Stored data entries:

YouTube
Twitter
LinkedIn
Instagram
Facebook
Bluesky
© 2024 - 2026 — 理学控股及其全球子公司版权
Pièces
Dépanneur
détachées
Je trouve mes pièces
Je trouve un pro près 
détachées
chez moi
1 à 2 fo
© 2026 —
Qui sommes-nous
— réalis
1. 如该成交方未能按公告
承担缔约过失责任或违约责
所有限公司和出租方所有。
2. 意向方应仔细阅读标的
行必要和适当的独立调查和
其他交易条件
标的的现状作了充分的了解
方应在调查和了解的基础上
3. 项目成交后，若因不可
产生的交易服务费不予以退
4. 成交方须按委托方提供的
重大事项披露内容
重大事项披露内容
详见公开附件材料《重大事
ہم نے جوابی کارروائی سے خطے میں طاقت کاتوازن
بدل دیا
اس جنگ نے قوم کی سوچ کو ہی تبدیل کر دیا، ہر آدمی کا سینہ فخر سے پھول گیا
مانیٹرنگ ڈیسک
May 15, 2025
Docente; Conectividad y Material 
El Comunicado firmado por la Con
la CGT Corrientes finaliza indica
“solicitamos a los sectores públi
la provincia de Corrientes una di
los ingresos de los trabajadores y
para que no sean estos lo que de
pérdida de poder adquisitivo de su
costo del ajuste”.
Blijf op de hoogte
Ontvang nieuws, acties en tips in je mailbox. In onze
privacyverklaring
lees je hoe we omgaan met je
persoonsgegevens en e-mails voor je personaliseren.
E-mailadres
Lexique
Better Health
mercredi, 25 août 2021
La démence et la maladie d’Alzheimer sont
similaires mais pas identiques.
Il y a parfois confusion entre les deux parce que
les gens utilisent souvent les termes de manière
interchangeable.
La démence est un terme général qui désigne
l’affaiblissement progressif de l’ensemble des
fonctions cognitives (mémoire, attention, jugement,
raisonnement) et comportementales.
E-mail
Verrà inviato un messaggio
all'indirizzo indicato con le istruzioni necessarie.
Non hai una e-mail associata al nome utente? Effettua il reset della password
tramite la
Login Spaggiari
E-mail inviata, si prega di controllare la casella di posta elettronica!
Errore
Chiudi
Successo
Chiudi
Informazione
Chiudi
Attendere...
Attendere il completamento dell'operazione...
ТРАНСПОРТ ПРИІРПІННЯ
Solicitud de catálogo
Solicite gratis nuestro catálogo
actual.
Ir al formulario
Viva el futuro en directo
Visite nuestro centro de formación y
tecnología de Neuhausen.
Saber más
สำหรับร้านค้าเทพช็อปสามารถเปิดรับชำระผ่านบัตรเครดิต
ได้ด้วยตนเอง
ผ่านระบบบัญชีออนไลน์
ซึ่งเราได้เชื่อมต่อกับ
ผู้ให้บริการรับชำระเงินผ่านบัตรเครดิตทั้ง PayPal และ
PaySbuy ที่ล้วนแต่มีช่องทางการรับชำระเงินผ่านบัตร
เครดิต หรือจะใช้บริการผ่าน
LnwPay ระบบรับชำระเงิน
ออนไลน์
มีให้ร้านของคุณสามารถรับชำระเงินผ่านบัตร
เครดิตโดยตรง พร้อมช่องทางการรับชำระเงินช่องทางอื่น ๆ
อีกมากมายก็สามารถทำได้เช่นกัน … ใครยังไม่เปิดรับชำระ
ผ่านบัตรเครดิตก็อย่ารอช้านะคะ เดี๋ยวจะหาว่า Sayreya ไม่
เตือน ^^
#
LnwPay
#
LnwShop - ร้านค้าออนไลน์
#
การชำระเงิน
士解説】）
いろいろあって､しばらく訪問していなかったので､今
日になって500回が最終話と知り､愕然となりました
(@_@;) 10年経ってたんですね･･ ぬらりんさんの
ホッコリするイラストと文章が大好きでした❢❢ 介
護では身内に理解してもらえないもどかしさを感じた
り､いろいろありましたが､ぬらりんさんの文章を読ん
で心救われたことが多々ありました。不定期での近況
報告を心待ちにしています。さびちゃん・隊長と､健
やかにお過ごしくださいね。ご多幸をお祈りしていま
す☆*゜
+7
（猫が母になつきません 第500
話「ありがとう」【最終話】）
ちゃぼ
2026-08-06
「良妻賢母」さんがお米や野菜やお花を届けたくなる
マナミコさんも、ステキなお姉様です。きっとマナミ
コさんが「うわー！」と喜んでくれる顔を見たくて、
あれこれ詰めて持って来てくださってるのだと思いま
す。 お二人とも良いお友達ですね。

**Assigned task**: Return exactly what appears in the records from the line with "similaires mais pas identiques." through the final line, and nothing else.

**Exercise answer**:
similaires mais pas identiques.
Il y a parfois confusion entre les deux parce que
les gens utilisent souvent les termes de manière
interchangeable.
La démence est un terme général qui désigne
l’affaiblissement progressif de l’ensemble des
fonctions cognitives (mémoire, attention, jugement,
raisonnement) et comportementales.
E-mail
Verrà inviato un messaggio
all'indirizzo indicato con le istruzioni necessarie.
Non hai una e-mail associata al nome utente? Effettua il reset della password
tramite la
Login Spaggiari
E-mail inviata, si prega di controllare la casella di posta elettronica!
Errore
Chiudi
Successo
Chiudi
Informazione
Chiudi
Attendere...
Attendere il completamento dell'operazione...
ТРАНСПОРТ ПРИІРПІННЯ
Solicitud de catálogo
Solicite gratis nuestro catálogo
actual.
Ir al formulario
Viva el futuro en directo
Visite nuestro centro de formación y
tecnología de Neuhausen.
Saber más
สำหรับร้านค้าเทพช็อปสามารถเปิดรับชำระผ่านบัตรเครดิต
ได้ด้วยตนเอง
ผ่านระบบบัญชีออนไลน์
ซึ่งเราได้เชื่อมต่อกับ
ผู้ให้บริการรับชำระเงินผ่านบัตรเครดิตทั้ง PayPal และ
PaySbuy ที่ล้วนแต่มีช่องทางการรับชำระเงินผ่านบัตร
เครดิต หรือจะใช้บริการผ่าน
LnwPay ระบบรับชำระเงิน
ออนไลน์
มีให้ร้านของคุณสามารถรับชำระเงินผ่านบัตร
เครดิตโดยตรง พร้อมช่องทางการรับชำระเงินช่องทางอื่น ๆ
อีกมากมายก็สามารถทำได้เช่นกัน … ใครยังไม่เปิดรับชำระ
ผ่านบัตรเครดิตก็อย่ารอช้านะคะ เดี๋ยวจะหาว่า Sayreya ไม่
เตือน ^^
#
LnwPay
#
LnwShop - ร้านค้าออนไลน์
#
การชำระเงิน
士解説】）
いろいろあって､しばらく訪問していなかったので､今
日になって500回が最終話と知り､愕然となりました
(@_@;) 10年経ってたんですね･･ ぬらりんさんの
ホッコリするイラストと文章が大好きでした❢❢ 介
護では身内に理解してもらえないもどかしさを感じた
り､いろいろありましたが､ぬらりんさんの文章を読ん
で心救われたことが多々ありました。不定期での近況
報告を心待ちにしています。さびちゃん・隊長と､健
やかにお過ごしくださいね。ご多幸をお祈りしていま
す☆*゜
+7
（猫が母になつきません 第500
話「ありがとう」【最終話】）
ちゃぼ
2026-08-06
「良妻賢母」さんがお米や野菜やお花を届けたくなる
マナミコさんも、ステキなお姉様です。きっとマナミ
コさんが「うわー！」と喜んでくれる顔を見たくて、
あれこれ詰めて持って来てくださってるのだと思いま
す。 お二人とも良いお友達ですね。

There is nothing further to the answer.